Police officers raid the house of Satoshi Uematsu, suspected of a deadly attack on a facility for the disabled, in Sagamihara, Kanagawa prefecture, Japan, July 27, 2016. REUTERS/Issei Kato(reuters_tickers)
By Hyun Oh
SAGAMIHARA, Japan (Reuters) - Japanese police on Wednesday raided the house of a 26-year-old man suspected of stabbing to death 19 people and wounding dozens at a facility for the disabled in a small town near Tokyo, Japan's worst mass killing in decades.
About half a dozen plainclothes police entered the home of Satoshi Uematsu, a former employee of the facility, as reporters and television cameras stood by.
Uematsu was earlier sent from a regional jail in Sagamihara town, about 45 km (25 miles) southwest of Tokyo, to the Yokohama District Public Prosecutors Office in Kanagawa prefecture.
Video footage showed him smiling in a police car as he was driven away.
Uematsu, who gave himself up to police on Tuesday after the attack, had said in letters he wrote in February that he could "obliterate 470 disabled people" and gave detailed plans of how he would do so, the Kyodo news agency reported.
He was involuntarily committed to hospital after he expressed a "willingness to kill severely disabled people", an official in Sagamihara told Reuters.
He was freed on March 2 after a doctor deemed he had improved and was no longer a threat to himself or others, the official said.

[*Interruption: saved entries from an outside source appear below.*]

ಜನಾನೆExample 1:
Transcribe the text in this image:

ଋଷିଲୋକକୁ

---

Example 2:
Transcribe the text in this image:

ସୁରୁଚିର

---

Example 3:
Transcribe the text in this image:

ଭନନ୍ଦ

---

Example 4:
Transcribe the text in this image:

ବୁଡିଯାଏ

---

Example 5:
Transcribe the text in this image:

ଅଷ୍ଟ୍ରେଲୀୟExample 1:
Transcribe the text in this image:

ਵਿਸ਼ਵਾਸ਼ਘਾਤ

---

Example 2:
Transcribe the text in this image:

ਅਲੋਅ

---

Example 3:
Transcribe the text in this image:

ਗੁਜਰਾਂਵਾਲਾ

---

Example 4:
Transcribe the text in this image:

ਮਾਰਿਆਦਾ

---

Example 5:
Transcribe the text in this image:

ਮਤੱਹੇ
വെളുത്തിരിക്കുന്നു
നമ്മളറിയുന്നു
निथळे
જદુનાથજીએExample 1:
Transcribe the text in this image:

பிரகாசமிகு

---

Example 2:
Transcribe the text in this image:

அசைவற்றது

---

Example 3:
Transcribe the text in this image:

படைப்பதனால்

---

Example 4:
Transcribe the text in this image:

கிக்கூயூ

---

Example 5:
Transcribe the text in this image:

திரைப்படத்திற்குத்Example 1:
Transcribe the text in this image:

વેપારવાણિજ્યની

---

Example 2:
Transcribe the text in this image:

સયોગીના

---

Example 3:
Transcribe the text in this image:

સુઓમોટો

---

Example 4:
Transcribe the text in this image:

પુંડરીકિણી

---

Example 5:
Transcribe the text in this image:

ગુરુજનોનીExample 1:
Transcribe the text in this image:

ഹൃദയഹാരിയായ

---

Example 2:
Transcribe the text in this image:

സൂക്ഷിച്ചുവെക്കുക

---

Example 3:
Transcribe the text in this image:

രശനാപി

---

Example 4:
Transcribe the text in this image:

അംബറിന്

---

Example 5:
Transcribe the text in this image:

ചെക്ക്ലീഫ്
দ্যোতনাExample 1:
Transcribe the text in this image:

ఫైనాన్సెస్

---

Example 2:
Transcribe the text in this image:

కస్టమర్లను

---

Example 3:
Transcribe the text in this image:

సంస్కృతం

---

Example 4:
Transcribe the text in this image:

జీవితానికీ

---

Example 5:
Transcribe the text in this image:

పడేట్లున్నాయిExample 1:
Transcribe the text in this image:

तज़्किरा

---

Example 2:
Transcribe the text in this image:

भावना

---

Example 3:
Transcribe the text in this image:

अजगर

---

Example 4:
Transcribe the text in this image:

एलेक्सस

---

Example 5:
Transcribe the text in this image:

The affair has shocked a country with one of the lowest crime rates in the world.
Residents of the Sagamihara area, a largely rural, wooded valley where houses are interspersed with orchards and vegetable gardens, were struggling to come to grips with the violence.

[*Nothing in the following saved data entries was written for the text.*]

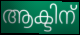
ആക്ടിന്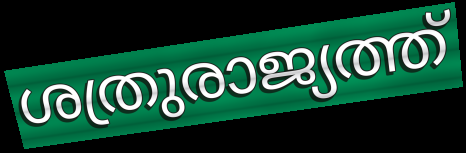
ശത്രുരാജ്യത്ത്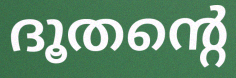
ദൂതന്റെ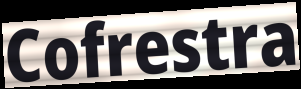
Cofrestra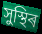
সুস্থিৰ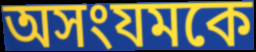
অসংযমকে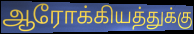
ஆரோக்கியத்துக்குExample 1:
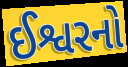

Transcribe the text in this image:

ઈશ્વરનો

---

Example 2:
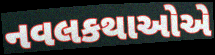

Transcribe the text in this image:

નવલકથાઓએ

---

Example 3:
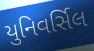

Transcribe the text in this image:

યુનિવર્સિલ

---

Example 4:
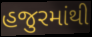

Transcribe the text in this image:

હજુરમાંથી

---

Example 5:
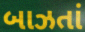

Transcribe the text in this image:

બાઝતાંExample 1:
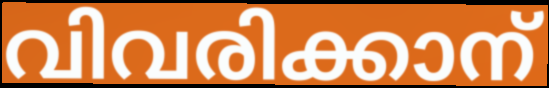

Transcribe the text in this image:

വിവരിക്കാന്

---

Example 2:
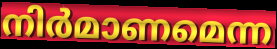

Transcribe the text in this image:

നിർമാണമെന്ന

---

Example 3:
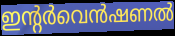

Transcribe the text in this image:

ഇന്റർവെൻഷണൽ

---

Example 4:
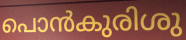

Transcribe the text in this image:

പൊൻകുരിശു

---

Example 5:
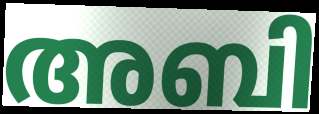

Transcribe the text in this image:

അബി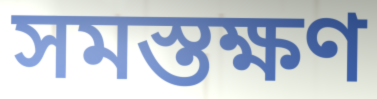
সমস্তক্ষণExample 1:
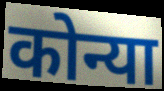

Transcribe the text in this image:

कोन्या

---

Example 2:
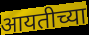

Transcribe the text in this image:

आयतीच्या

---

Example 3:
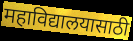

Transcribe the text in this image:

महाविद्यालयासाठी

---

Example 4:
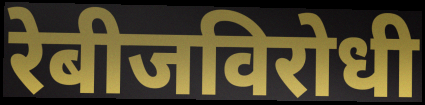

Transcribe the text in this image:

रेबीजविरोधी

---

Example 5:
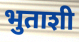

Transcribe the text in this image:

भुताशीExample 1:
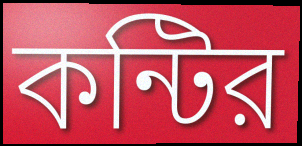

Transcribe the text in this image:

কন্টির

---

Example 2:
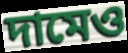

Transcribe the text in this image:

দামেও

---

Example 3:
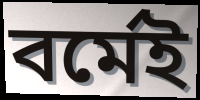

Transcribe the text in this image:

বর্মেই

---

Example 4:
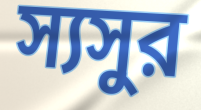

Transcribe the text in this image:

স্যসুর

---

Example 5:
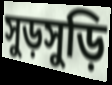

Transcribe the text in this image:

সুড়সুড়ি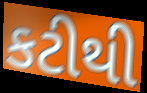
કટીથીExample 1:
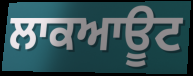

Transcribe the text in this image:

ਲਾਕਆਊਟ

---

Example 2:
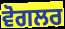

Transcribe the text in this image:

ਵੋਗਲਰ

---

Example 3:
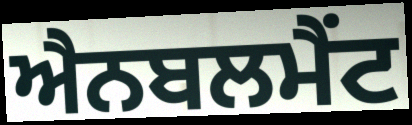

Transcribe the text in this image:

ਐਨਬਲਮੈਂਟ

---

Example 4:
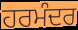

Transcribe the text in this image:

ਹਰਮੰਦਰ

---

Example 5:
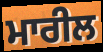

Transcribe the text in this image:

ਮਾਰੀਲ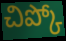
చిప్కో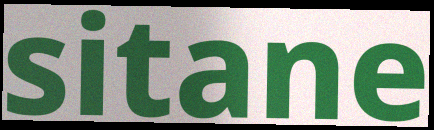
sitaneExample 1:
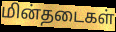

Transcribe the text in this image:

மின்தடைகள்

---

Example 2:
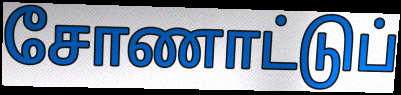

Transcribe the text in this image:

சோணாட்டுப்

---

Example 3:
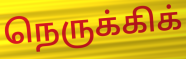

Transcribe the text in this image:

நெருக்கிக்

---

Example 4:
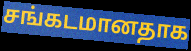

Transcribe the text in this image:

சங்கடமானதாக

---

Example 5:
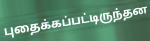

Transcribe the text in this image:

புதைக்கப்பட்டிருந்தன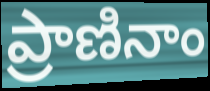
ప్రాణినాం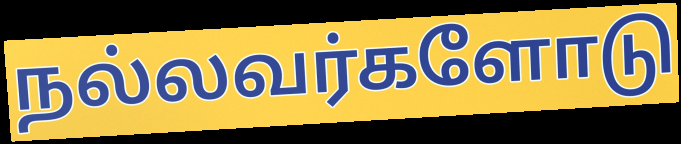
நல்லவர்களோடு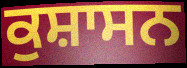
ਕੁਸ਼ਾਸਨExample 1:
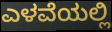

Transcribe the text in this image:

ಎಳವೆಯಲ್ಲಿ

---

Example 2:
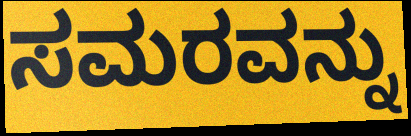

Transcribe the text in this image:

ಸಮರವನ್ನು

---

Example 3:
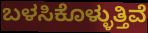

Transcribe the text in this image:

ಬಳಸಿಕೊಳ್ಳುತ್ತಿವೆ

"There was no reason or benefit to this," said 82-year-old Yukiko Inoue. "He just killed them."
The killings have sparked debate on whether the system for involuntary commitment and aftercare has broken down, since Uematsu had previously made clear his intent to commit the crime.

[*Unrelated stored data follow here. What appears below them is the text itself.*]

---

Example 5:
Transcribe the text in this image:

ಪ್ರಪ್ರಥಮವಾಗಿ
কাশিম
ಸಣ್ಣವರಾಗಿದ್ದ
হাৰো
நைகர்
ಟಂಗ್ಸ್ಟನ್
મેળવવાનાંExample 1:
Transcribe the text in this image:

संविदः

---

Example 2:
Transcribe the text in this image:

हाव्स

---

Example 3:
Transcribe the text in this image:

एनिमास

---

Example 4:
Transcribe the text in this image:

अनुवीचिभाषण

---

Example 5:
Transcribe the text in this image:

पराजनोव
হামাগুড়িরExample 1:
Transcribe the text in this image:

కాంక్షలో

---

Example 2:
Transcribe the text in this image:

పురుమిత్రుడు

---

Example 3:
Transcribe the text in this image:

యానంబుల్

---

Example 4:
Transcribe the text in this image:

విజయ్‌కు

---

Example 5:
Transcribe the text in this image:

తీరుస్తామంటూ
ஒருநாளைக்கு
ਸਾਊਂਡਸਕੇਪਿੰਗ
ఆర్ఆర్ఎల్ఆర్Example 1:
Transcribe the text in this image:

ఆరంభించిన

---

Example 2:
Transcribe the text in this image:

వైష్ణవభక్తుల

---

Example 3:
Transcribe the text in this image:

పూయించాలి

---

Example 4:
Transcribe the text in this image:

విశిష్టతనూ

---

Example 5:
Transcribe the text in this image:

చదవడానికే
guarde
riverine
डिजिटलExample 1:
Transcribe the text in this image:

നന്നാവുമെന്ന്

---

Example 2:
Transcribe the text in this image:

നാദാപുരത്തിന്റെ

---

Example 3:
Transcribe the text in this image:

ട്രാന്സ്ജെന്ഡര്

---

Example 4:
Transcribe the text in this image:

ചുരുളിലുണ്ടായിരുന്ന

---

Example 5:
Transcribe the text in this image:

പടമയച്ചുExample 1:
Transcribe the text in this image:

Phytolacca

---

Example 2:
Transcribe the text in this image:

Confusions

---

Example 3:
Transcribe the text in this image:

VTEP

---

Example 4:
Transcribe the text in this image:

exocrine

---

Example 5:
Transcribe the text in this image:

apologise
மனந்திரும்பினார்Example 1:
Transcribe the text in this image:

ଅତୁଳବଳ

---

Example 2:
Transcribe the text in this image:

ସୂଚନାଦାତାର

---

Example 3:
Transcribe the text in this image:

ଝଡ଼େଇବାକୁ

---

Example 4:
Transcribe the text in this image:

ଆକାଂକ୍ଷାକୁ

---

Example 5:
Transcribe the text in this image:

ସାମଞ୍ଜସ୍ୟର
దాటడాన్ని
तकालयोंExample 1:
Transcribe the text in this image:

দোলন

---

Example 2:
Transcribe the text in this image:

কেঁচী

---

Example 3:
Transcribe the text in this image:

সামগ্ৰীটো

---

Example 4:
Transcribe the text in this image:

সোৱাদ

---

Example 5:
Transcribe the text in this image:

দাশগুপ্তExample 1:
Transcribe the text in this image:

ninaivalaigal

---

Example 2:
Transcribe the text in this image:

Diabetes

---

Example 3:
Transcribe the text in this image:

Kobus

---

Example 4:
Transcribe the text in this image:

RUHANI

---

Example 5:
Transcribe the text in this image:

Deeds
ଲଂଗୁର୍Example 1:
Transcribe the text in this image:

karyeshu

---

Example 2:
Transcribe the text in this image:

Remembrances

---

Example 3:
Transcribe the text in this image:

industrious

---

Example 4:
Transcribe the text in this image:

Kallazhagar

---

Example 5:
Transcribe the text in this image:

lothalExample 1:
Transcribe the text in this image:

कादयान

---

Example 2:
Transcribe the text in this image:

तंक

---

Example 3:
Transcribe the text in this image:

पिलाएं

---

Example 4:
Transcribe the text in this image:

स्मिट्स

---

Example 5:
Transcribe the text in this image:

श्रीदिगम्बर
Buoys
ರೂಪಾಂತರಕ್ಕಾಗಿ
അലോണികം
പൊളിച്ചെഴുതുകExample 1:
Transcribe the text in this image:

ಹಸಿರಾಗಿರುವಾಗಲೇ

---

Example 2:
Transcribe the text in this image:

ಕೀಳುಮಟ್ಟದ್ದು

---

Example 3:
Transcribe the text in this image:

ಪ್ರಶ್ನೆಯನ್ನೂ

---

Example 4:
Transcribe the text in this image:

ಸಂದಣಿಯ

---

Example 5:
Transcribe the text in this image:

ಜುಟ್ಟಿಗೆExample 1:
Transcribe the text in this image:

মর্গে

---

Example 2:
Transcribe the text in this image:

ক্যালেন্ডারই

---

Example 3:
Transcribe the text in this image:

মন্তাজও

"Involuntary commitment is done forcefully by the authorities ... If the time period drags on longer than necessary, it becomes a serious violation of human rights,” the Asahi newspaper said in an editorial on Tuesday.
"However ...there were warning signs before the incident," the paper said.
"Was the treatment and outwatch of the man sufficient? It is vital to closely examine the system of support for the man and his family, and the contacts between the medical system and the police.”